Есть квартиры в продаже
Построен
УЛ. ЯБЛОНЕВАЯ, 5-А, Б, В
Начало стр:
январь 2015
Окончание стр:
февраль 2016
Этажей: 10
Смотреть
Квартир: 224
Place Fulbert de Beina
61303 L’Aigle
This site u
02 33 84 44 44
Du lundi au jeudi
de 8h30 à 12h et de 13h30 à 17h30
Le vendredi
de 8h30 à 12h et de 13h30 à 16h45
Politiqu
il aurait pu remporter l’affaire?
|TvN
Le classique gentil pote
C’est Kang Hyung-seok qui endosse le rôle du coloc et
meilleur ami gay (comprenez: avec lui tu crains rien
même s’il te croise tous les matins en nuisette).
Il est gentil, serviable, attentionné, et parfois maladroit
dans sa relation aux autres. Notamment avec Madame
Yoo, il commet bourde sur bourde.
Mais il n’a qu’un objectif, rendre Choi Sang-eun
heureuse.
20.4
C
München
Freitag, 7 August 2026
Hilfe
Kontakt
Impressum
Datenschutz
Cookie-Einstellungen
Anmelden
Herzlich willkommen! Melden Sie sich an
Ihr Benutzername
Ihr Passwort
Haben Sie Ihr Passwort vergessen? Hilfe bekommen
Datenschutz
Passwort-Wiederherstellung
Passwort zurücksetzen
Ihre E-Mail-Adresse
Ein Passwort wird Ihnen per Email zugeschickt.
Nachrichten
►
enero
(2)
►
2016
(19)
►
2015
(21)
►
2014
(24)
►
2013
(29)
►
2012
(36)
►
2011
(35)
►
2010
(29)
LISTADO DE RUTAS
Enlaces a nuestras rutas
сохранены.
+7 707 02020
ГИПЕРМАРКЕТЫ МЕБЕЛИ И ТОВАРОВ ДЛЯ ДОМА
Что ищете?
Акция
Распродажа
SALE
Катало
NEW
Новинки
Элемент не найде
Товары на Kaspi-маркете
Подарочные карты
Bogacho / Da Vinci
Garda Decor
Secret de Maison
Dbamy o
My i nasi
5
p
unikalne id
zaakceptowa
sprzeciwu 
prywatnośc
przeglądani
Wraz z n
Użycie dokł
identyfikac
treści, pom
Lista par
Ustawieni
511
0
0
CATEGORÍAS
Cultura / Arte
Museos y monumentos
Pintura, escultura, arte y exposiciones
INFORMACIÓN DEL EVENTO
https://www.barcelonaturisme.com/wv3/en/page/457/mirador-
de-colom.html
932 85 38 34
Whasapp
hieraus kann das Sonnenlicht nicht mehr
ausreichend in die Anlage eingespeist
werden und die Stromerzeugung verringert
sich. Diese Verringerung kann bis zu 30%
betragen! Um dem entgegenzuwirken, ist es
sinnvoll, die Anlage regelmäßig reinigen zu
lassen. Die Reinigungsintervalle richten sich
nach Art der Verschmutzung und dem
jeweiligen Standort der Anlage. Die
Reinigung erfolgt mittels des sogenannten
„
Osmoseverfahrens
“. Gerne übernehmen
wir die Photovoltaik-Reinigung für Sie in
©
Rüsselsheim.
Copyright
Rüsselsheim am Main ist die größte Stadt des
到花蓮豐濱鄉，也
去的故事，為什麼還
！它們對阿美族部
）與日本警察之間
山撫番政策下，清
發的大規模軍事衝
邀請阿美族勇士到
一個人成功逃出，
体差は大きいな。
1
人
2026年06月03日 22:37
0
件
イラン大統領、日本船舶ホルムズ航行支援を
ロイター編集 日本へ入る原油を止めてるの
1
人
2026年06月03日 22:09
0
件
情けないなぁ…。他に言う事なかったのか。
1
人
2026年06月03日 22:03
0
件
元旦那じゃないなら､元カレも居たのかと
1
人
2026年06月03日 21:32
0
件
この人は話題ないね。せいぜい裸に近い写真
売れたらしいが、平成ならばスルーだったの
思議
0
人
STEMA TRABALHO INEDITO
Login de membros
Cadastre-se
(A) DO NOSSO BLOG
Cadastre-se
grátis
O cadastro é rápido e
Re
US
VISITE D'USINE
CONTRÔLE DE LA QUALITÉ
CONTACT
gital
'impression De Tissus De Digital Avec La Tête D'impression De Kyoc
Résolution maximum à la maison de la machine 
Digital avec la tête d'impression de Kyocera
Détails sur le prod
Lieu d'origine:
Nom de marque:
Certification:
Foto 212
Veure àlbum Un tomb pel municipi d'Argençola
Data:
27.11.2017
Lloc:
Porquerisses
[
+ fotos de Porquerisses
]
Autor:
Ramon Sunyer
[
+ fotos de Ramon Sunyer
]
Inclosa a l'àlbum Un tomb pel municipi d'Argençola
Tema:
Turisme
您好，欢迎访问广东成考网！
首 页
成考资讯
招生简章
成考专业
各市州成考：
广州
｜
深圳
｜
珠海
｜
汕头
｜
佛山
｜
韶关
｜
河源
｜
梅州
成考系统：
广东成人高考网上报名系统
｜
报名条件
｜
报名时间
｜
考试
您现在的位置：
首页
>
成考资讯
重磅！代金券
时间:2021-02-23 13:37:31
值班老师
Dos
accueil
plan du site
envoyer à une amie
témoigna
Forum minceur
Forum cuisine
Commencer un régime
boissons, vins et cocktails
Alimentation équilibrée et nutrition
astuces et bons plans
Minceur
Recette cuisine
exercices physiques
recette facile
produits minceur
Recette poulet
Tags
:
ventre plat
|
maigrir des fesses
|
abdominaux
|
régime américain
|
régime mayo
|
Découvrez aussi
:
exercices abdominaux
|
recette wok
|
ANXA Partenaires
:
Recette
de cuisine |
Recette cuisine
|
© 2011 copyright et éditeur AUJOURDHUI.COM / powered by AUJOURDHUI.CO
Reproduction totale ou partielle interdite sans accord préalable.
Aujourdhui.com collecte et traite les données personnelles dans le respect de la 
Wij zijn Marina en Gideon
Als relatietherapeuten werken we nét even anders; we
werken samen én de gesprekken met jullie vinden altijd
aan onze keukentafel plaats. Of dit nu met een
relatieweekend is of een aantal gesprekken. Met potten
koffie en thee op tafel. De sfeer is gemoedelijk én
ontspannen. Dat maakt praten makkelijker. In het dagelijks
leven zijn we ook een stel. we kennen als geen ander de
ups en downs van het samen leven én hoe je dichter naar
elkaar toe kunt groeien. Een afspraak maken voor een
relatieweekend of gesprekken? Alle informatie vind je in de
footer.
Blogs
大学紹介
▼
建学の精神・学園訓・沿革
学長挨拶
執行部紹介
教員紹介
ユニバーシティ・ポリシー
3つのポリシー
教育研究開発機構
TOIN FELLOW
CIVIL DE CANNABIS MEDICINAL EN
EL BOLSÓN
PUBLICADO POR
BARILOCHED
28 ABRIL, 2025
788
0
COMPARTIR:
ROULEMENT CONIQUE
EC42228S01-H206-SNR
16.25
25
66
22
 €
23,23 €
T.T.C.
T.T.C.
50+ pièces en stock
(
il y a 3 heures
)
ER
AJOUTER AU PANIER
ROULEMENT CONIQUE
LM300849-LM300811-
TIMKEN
════════
[Problem details]
Each record above needs to be written out exactly, with nothing left out.

[Completed task]
Есть квартиры в продаже
Построен
УЛ. ЯБЛОНЕВАЯ, 5-А, Б, В
Начало стр:
январь 2015
Окончание стр:
февраль 2016
Этажей: 10
Смотреть
Квартир: 224
Place Fulbert de Beina
61303 L’Aigle
This site u
02 33 84 44 44
Du lundi au jeudi
de 8h30 à 12h et de 13h30 à 17h30
Le vendredi
de 8h30 à 12h et de 13h30 à 16h45
Politiqu
il aurait pu remporter l’affaire?
|TvN
Le classique gentil pote
C’est Kang Hyung-seok qui endosse le rôle du coloc et
meilleur ami gay (comprenez: avec lui tu crains rien
même s’il te croise tous les matins en nuisette).
Il est gentil, serviable, attentionné, et parfois maladroit
dans sa relation aux autres. Notamment avec Madame
Yoo, il commet bourde sur bourde.
Mais il n’a qu’un objectif, rendre Choi Sang-eun
heureuse.
20.4
C
München
Freitag, 7 August 2026
Hilfe
Kontakt
Impressum
Datenschutz
Cookie-Einstellungen
Anmelden
Herzlich willkommen! Melden Sie sich an
Ihr Benutzername
Ihr Passwort
Haben Sie Ihr Passwort vergessen? Hilfe bekommen
Datenschutz
Passwort-Wiederherstellung
Passwort zurücksetzen
Ihre E-Mail-Adresse
Ein Passwort wird Ihnen per Email zugeschickt.
Nachrichten
►
enero
(2)
►
2016
(19)
►
2015
(21)
►
2014
(24)
►
2013
(29)
►
2012
(36)
►
2011
(35)
►
2010
(29)
LISTADO DE RUTAS
Enlaces a nuestras rutas
сохранены.
+7 707 02020
ГИПЕРМАРКЕТЫ МЕБЕЛИ И ТОВАРОВ ДЛЯ ДОМА
Что ищете?
Акция
Распродажа
SALE
Катало
NEW
Новинки
Элемент не найде
Товары на Kaspi-маркете
Подарочные карты
Bogacho / Da Vinci
Garda Decor
Secret de Maison
Dbamy o
My i nasi
5
p
unikalne id
zaakceptowa
sprzeciwu 
prywatnośc
przeglądani
Wraz z n
Użycie dokł
identyfikac
treści, pom
Lista par
Ustawieni
511
0
0
CATEGORÍAS
Cultura / Arte
Museos y monumentos
Pintura, escultura, arte y exposiciones
INFORMACIÓN DEL EVENTO
https://www.barcelonaturisme.com/wv3/en/page/457/mirador-
de-colom.html
932 85 38 34
Whasapp
hieraus kann das Sonnenlicht nicht mehr
ausreichend in die Anlage eingespeist
werden und die Stromerzeugung verringert
sich. Diese Verringerung kann bis zu 30%
betragen! Um dem entgegenzuwirken, ist es
sinnvoll, die Anlage regelmäßig reinigen zu
lassen. Die Reinigungsintervalle richten sich
nach Art der Verschmutzung und dem
jeweiligen Standort der Anlage. Die
Reinigung erfolgt mittels des sogenannten
„
Osmoseverfahrens
“. Gerne übernehmen
wir die Photovoltaik-Reinigung für Sie in
©
Rüsselsheim.
Copyright
Rüsselsheim am Main ist die größte Stadt des
到花蓮豐濱鄉，也
去的故事，為什麼還
！它們對阿美族部
）與日本警察之間
山撫番政策下，清
發的大規模軍事衝
邀請阿美族勇士到
一個人成功逃出，
体差は大きいな。
1
人
2026年06月03日 22:37
0
件
イラン大統領、日本船舶ホルムズ航行支援を
ロイター編集 日本へ入る原油を止めてるの
1
人
2026年06月03日 22:09
0
件
情けないなぁ…。他に言う事なかったのか。
1
人
2026年06月03日 22:03
0
件
元旦那じゃないなら､元カレも居たのかと
1
人
2026年06月03日 21:32
0
件
この人は話題ないね。せいぜい裸に近い写真
売れたらしいが、平成ならばスルーだったの
思議
0
人
STEMA TRABALHO INEDITO
Login de membros
Cadastre-se
(A) DO NOSSO BLOG
Cadastre-se
grátis
O cadastro é rápido e
Re
US
VISITE D'USINE
CONTRÔLE DE LA QUALITÉ
CONTACT
gital
'impression De Tissus De Digital Avec La Tête D'impression De Kyoc
Résolution maximum à la maison de la machine 
Digital avec la tête d'impression de Kyocera
Détails sur le prod
Lieu d'origine:
Nom de marque:
Certification:
Foto 212
Veure àlbum Un tomb pel municipi d'Argençola
Data:
27.11.2017
Lloc:
Porquerisses
[
+ fotos de Porquerisses
]
Autor:
Ramon Sunyer
[
+ fotos de Ramon Sunyer
]
Inclosa a l'àlbum Un tomb pel municipi d'Argençola
Tema:
Turisme
您好，欢迎访问广东成考网！
首 页
成考资讯
招生简章
成考专业
各市州成考：
广州
｜
深圳
｜
珠海
｜
汕头
｜
佛山
｜
韶关
｜
河源
｜
梅州
成考系统：
广东成人高考网上报名系统
｜
报名条件
｜
报名时间
｜
考试
您现在的位置：
首页
>
成考资讯
重磅！代金券
时间:2021-02-23 13:37:31
值班老师
Dos
accueil
plan du site
envoyer à une amie
témoigna
Forum minceur
Forum cuisine
Commencer un régime
boissons, vins et cocktails
Alimentation équilibrée et nutrition
astuces et bons plans
Minceur
Recette cuisine
exercices physiques
recette facile
produits minceur
Recette poulet
Tags
:
ventre plat
|
maigrir des fesses
|
abdominaux
|
régime américain
|
régime mayo
|
Découvrez aussi
:
exercices abdominaux
|
recette wok
|
ANXA Partenaires
:
Recette
de cuisine |
Recette cuisine
|
© 2011 copyright et éditeur AUJOURDHUI.COM / powered by AUJOURDHUI.CO
Reproduction totale ou partielle interdite sans accord préalable.
Aujourdhui.com collecte et traite les données personnelles dans le respect de la 
Wij zijn Marina en Gideon
Als relatietherapeuten werken we nét even anders; we
werken samen én de gesprekken met jullie vinden altijd
aan onze keukentafel plaats. Of dit nu met een
relatieweekend is of een aantal gesprekken. Met potten
koffie en thee op tafel. De sfeer is gemoedelijk én
ontspannen. Dat maakt praten makkelijker. In het dagelijks
leven zijn we ook een stel. we kennen als geen ander de
ups en downs van het samen leven én hoe je dichter naar
elkaar toe kunt groeien. Een afspraak maken voor een
relatieweekend of gesprekken? Alle informatie vind je in de
footer.
Blogs
大学紹介
▼
建学の精神・学園訓・沿革
学長挨拶
執行部紹介
教員紹介
ユニバーシティ・ポリシー
3つのポリシー
教育研究開発機構
TOIN FELLOW
CIVIL DE CANNABIS MEDICINAL EN
EL BOLSÓN
PUBLICADO POR
BARILOCHED
28 ABRIL, 2025
788
0
COMPARTIR:
ROULEMENT CONIQUE
EC42228S01-H206-SNR
16.25
25
66
22
 €
23,23 €
T.T.C.
T.T.C.
50+ pièces en stock
(
il y a 3 heures
)
ER
AJOUTER AU PANIER
ROULEMENT CONIQUE
LM300849-LM300811-
TIMKEN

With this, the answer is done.